Стенограмма общественных слушаний по теме "Гражданское общество и судебная реформа", проведенных Советом при Президенте Российской Федерации по содействию развитию институтов гражданского общества и правам человека 11-12 февраля 2005 года

В.Ф. АБРАМКИН – Я представляю организацию, в названии которой есть такие слова: «содействие реформе уголовного правосудия». Существуем мы уже 17 лет. Ну и помимо этого я наверное в течение 30 лет занимаюсь мониторингом прав заключенных. В том числе шесть лет на включенном наблюдении, как говорят социологи. Не только мониторинг прав человека, но и мониторинг исполнения законодательных инноваций. Результаты опубликованы на нашем сайте, я не буду о них долго рассказывать.

Есть такая странная зависимость, такой парадокс.
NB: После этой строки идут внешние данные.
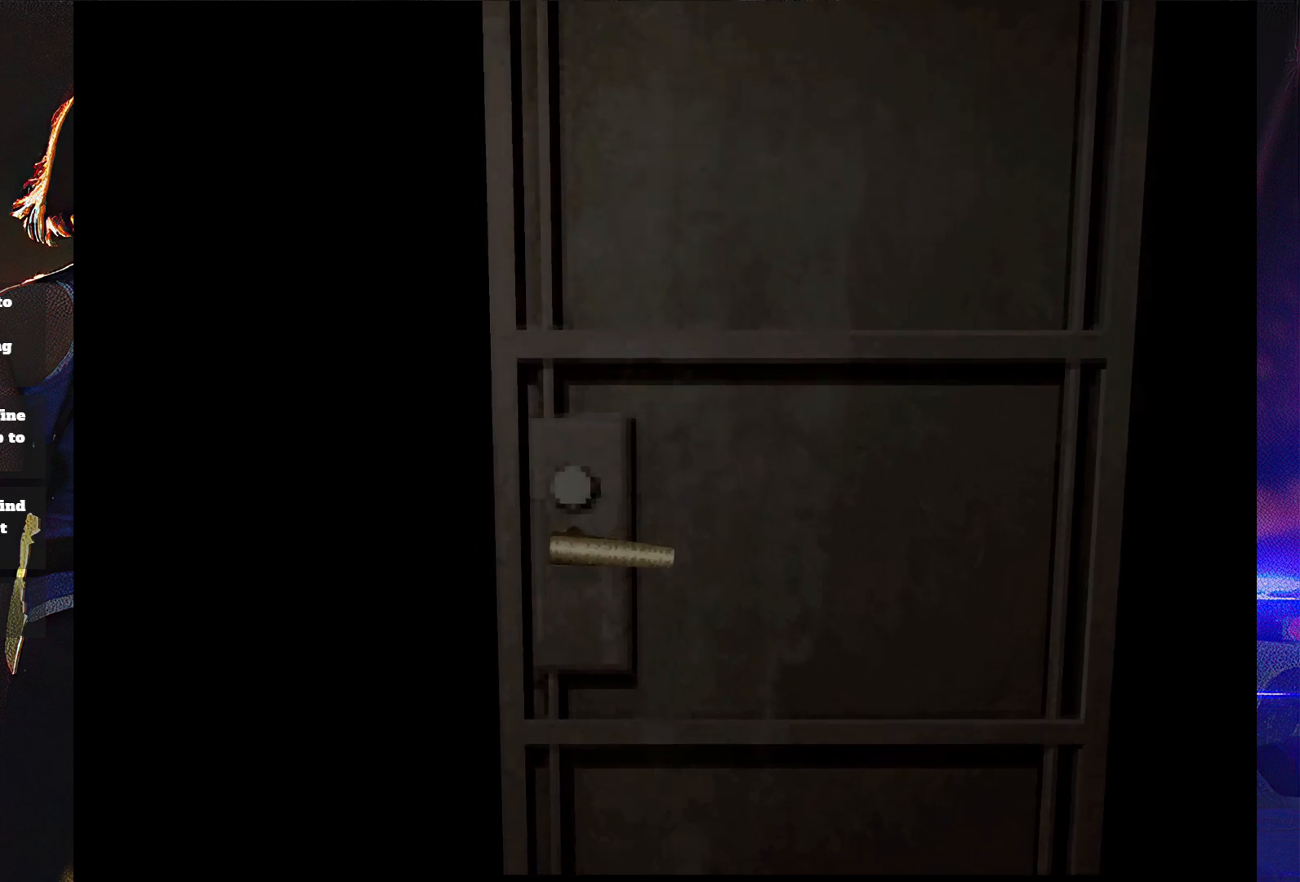
{"buttons": [], "button_events": []}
В периоды, когда законы не меняются, положение заключенных улучшается. В периоды, ну, казалось бы самых радикальных изменений, самых прогрессивных – положение резко ухудшается. Я могу напомнить, что самые значительные перемены к лучшему в жизни заключенных происходили с 1987 по 1990 год, когда законодательство практически не менялось. Вы, наверно, знаете, что в два раза сократилось количество заключенных. Камеры следственных изоляторов были полупустыми. Резко сократилось применение смертной казни. Была отменена пониженная норма питания в ШИЗО и ПКТ. И стали пускать в исправительные учреждения и даже в следственные изоляторы и журналистов, и правозащитников. Причем я могу честно вам сказать, что в 1989 году мне в тюрьму было попасть легче, чем сейчас. Гораздо легче. Хотя никаких тогда законов не было, не было общественного контроля, ничего такого.

И вот, начали изменяться законы, самые радикальные поправки были внесены в исправительно-трудовой кодекс в 1992 году. И можно смело сказать, что они значительно приблизили наше законодательство к международным стандартам, как говорят. Более того, когда сравниваешь соответствующее законодательство на западе – пенитенциарное, так мы стали гораздо прогрессивнее. Но хуже, чем в 1992 году не было заключенным, это правда.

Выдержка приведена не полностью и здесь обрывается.